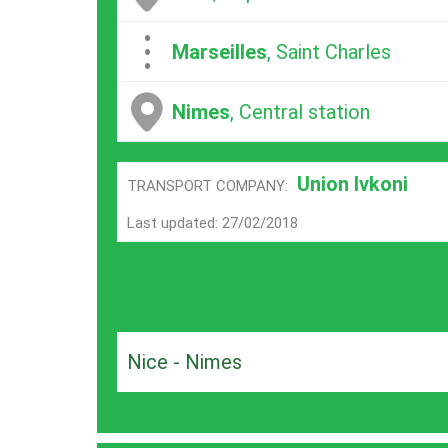
...
Marseilles
, Saint Charles
Nimes
, Central station
Union Ivkoni
TRANSPORT COMPANY:
Last updated: 27/02/2018
Nice - Nimes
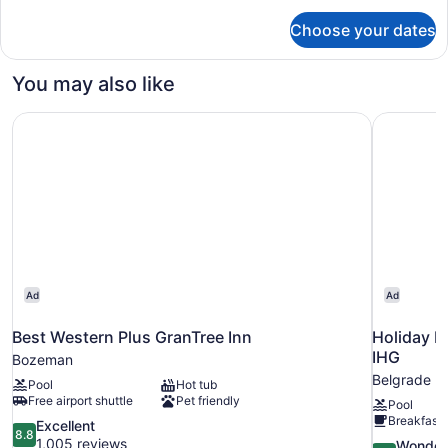
for
Beds,
Choose your dates
Standard
Accessible
Room,
Bathtub
2
You may also like
(Mobility)
Queen
Beds,
Best Western Plus GranTree Inn
Holiday I
Accessible
Bathtub
(Mobility)
Ad
Ad
Best Western Plus GranTree Inn
Holiday I
IHG
Bozeman
Belgrade
Pool
Hot tub
Free airport shuttle
Pet friendly
Pool
Breakfast 
8.8
Excellent
8.8
out
1,005 reviews
9.2
Wonder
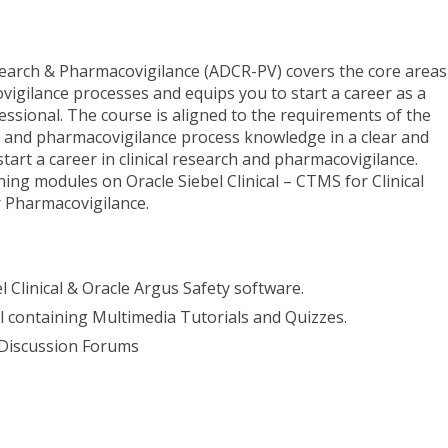
search & Pharmacovigilance (ADCR-PV) covers the core areas
vigilance processes and equips you to start a career as a
essional. The course is aligned to the requirements of the
ch and pharmacovigilance process knowledge in a clear and
art a career in clinical research and pharmacovigilance.
ing modules on Oracle Siebel Clinical – CTMS for Clinical
r Pharmacovigilance.
l Clinical & Oracle Argus Safety software.
al containing Multimedia Tutorials and Quizzes.
 Discussion Forums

### WORK ITEM
Update the text of every row above by replacing "Pool" with "Swimming pool" and leaving everything else unchanged. Give only the text, without the pictures.

### REPLY
...
Marseilles
, Saint Charles
Nimes
, Central station
Union Ivkoni
TRANSPORT COMPANY:
Last updated: 27/02/2018
Nice - Nimes
for
Beds,
Choose your dates
Standard
Accessible
Room,
Bathtub
2
You may also like
(Mobility)
Queen
Beds,
Best Western Plus GranTree Inn
Holiday I
Accessible
Bathtub
(Mobility)
Ad
Ad
Best Western Plus GranTree Inn
Holiday I
IHG
Bozeman
Belgrade
Swimming pool
Hot tub
Free airport shuttle
Pet friendly
Swimming pool
Breakfast 
8.8
Excellent
8.8
out
1,005 reviews
9.2
Wonder
search & Pharmacovigilance (ADCR-PV) covers the core areas
vigilance processes and equips you to start a career as a
essional. The course is aligned to the requirements of the
ch and pharmacovigilance process knowledge in a clear and
art a career in clinical research and pharmacovigilance.
ing modules on Oracle Siebel Clinical – CTMS for Clinical
r Pharmacovigilance.
l Clinical & Oracle Argus Safety software.
al containing Multimedia Tutorials and Quizzes.
 Discussion Forums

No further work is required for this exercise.